╭─ Kutipan Pilihan

Empat tahun usai aksi tebang pohon itu, pada Juni 2002 orang-orang yang dulu menertawakan terperangah. Ketika itu Komari menuai 30 kg buah ganitri hanya dari 8 pohon. Omzet yang diraih Komari mencapai Rp8-juta.
‘Memanen biji ganitri jauh menguntungkan dibanding kelapa,’ ujar pria kelahiran Cilacap 31 Desember 1925 itu. Bila sebatang kelapa menghasilkan 10 buah per bulan, ia paling-paling mengantongi Rp10.000 per pohon. Di kota minyak itu harga sebuah Cocos nucifera hanya Rp1.000.
Pendapatan itu lebih kecil ketimbang hasil penjualan ganitri, ‘Panen perdana satu pohon ganitri menghasilkan Rp250.000-Rp1,3-juta. Itu belum termasuk panen susulan,’ kata pensiunan perangkat desa itu. Tinggi rendahnya pendapatan itu lantaran ukuran biji yang tak seragam dari setiap pohon. Padahal, biji klitri-sebutannya di Madura-dihargai berdasarkan ukuran. Semakin kecil ukuran biji, kian tinggi harganya.
Naik terus
Menurut Komari, ‘Dari satu pohon belum tentu ada yang berukuran kecil.’ Biji ganitri dikelompokkan dalam 11 nomor, nomor 1-ukuran diameter 5 mm-adalah yang terkecil dan termahal. Nomor berikutnya setiap kenaikan 0,5 mm. Kelas 1-9 dihargai per butir, sedang nomor 10 dan 11 dihargai per kilogram.
Sejak pamornya naik, harga itu tak pernah turun, bahkan terus naik. Pada 1960 harga sebuah biji kelas 1 Rp0,5; sekarang, Rp152. Bandingkan dengan harga biji kelas 10 berukuran 9,5 mm mencapai Rp11.000 per kg; nomor 11 berukuran di atas 10 mm, Rp2.000 per kg. Setiap kenaikan diameter 0,5 mm, harga semakin turun. Harga sebuah biji nomor 9 ukuran 9 mm- Rp10.
‘Kelihatannya murah, tapi bila diakumulasikan bisa mencapai jutaan rupiah per pohon,’ papar ayah 3 anak itu. Dari sebuah pohon, biji yang termasuk kelas 1-9 tak sampai 20%. Pada panen perdana ketika pohon berumur 4 tahun, produksi mencapai 350.000 butir. Pekebun memanen buah pada September-Februari.

╰─

§ Uraian Soal: Ubah sebutan "ganitri" menjadi "jenitri" pada kutipan tentang harga biji, lalu tuliskan kembali bagian dari "Empat tahun usai" sampai "kian tinggi harganya.".

╭─ Bahan yang Disediakan

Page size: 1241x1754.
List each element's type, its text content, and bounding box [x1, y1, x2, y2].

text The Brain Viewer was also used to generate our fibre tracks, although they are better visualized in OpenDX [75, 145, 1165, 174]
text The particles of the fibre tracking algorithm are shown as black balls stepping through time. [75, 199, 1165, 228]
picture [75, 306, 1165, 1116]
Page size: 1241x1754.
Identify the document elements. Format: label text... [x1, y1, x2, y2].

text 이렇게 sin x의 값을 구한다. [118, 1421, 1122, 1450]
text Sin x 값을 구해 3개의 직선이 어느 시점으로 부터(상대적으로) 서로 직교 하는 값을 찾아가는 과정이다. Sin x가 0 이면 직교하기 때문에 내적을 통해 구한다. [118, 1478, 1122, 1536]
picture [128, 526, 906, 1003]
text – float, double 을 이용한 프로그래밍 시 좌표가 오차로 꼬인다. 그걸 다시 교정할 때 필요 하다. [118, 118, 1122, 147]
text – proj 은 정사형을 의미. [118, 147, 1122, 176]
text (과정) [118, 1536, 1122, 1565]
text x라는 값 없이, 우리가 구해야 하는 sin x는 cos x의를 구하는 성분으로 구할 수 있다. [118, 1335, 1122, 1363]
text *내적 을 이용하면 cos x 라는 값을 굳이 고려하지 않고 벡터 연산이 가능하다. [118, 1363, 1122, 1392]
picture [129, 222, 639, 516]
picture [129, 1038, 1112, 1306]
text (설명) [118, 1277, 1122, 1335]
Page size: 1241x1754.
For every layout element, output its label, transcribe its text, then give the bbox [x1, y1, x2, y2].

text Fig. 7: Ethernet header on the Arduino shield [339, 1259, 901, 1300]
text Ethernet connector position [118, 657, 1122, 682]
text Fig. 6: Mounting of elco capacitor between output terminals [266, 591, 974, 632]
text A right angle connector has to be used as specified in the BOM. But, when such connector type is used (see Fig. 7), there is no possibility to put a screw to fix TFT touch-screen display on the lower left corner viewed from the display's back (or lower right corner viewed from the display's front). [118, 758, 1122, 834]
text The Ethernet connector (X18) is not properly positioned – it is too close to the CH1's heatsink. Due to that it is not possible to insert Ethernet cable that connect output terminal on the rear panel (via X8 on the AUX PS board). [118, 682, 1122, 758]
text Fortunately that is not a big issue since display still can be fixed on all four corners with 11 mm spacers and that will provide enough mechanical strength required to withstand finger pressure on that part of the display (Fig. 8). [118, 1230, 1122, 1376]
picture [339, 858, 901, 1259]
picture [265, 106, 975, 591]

╰─

§ Penyelesaian:
Empat tahun usai aksi tebang pohon itu, pada Juni 2002 orang-orang yang dulu menertawakan terperangah. Ketika itu Komari menuai 30 kg buah jenitri hanya dari 8 pohon. Omzet yang diraih Komari mencapai Rp8-juta.
‘Memanen biji jenitri jauh menguntungkan dibanding kelapa,’ ujar pria kelahiran Cilacap 31 Desember 1925 itu. Bila sebatang kelapa menghasilkan 10 buah per bulan, ia paling-paling mengantongi Rp10.000 per pohon. Di kota minyak itu harga sebuah Cocos nucifera hanya Rp1.000.
Pendapatan itu lebih kecil ketimbang hasil penjualan jenitri, ‘Panen perdana satu pohon jenitri menghasilkan Rp250.000-Rp1,3-juta. Itu belum termasuk panen susulan,’ kata pensiunan perangkat desa itu. Tinggi rendahnya pendapatan itu lantaran ukuran biji yang tak seragam dari setiap pohon. Padahal, biji klitri-sebutannya di Madura-dihargai berdasarkan ukuran. Semakin kecil ukuran biji, kian tinggi harganya.